Yeah, with #1 you could add in error checking such as below... However, I'd prefer the error checking example that I made for #3, because that was internal to the system, as opposed to being the client's responsibility.

void DrawThing( Texture& diffuse, Texture& normals )
{
  myASSERT( diffuse.Device() == &device );
  myASSERT( normals.Device() == &device );
  diffuse.Bind(0);
  normals.Bind(1);
  device.DrawQuad();//The textures were bound to this device, otherwise we would've crashed above
}

Textures being stand-alone raises the question of whether a texture might be able to out-live the device.
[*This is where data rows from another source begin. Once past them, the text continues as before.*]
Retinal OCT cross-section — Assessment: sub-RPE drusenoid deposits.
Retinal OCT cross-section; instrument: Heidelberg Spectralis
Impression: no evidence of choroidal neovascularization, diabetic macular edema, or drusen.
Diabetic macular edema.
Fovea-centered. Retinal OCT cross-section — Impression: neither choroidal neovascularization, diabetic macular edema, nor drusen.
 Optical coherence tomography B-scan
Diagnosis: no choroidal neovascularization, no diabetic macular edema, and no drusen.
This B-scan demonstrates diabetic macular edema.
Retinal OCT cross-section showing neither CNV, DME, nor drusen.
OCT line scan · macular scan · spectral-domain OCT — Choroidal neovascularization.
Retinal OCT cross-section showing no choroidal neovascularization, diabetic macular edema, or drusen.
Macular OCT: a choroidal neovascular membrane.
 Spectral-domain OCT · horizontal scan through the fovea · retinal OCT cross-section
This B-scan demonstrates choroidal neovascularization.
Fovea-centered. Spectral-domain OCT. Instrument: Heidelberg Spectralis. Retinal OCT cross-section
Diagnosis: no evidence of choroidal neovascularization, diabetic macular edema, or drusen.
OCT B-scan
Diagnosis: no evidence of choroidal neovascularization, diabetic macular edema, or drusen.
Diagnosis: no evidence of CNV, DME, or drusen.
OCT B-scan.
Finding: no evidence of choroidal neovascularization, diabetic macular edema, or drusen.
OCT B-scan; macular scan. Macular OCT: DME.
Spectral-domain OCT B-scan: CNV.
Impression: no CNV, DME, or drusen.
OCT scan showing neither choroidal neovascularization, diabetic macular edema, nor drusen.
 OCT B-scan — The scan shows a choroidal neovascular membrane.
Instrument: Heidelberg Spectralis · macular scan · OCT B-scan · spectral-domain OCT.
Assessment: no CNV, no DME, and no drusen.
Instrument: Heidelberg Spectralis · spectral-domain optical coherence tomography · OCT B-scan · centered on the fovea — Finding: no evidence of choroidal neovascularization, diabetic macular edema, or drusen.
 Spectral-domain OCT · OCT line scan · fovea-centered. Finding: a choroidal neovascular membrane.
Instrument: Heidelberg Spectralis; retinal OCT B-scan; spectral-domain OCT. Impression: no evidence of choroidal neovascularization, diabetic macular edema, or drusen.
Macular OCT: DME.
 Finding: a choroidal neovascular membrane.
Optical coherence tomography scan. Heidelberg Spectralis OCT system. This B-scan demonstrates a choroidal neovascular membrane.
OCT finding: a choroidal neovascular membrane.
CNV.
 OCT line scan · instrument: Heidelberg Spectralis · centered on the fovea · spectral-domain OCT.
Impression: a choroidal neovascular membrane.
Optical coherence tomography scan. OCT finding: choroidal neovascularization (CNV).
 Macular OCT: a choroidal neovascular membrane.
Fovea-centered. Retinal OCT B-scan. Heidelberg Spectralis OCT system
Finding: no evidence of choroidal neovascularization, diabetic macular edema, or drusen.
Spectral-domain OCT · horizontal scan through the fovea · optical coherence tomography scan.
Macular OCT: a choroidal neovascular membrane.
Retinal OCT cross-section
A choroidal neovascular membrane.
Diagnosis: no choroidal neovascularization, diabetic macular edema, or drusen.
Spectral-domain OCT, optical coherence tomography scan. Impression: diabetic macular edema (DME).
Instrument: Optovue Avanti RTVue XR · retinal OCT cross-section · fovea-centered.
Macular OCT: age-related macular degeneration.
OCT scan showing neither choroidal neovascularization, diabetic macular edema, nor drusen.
If you're using a managed language, then the texture would probably have a reference to the device, so that the device can't be garbage collected while someone's still using it's texture.
If you're using a C-style resource management, then you should be used to dealing with specifications/rules for object lifetimes. It's a common theme that poor lifetime management will lead to bugs with horrible symptoms, so you get used to this kind of planning and engineering pretty quickly wink.png
If you're using "modern C++", then you could either go the "managed" style route above, where a texture contains a (strong) reference to the device, so the device cannot be deleted while someone still holds onto it's resources... or you could instead only hand out weak-references of resources to the client, so that when the device is destroyed, all the user's references are invalidated automagically.
 
Personally, I find the C-style of resource management to actually be superior to the other two, but many would disagree with me tongue.png
Raw pointers are very common in my engine, but don't pose problem due to well defined lifetime rules and good resource allocation practices.
There's a lot of cases where if you hung onto a pointer to some object/resource after it's actual owner had expired, you would get horrible bugs, but that doesn't happen by design.

Maybe using handles (like integer handles) rather than objects would side-step some of those issues.

I actually do this. I don't have a texture/buffer/etc struct for the client to use. I just make new integer types to represent them:

template<class T,class Name>struct PrimitiveWrap
{
	PrimitiveWrap() : value() {}
	explicit PrimitiveWrap( T v ) : value(v) {}
	operator const T&() const { return value; }
	operator       T&()       { return value; }
private:T value;
};
#define TYPEDEF_ID( name )				\
	struct tag_##name;				\
	typedef PrimitiveWrap<u32,tag_##name> name;	//
...
TYPEDEF_ID( TextureId );
...
TextureId tex = device.CreateTexture(...);

If you wanted to assert which device owned which resource, you could pack the device ID into some of the bits of that integer, along with the actual resource index.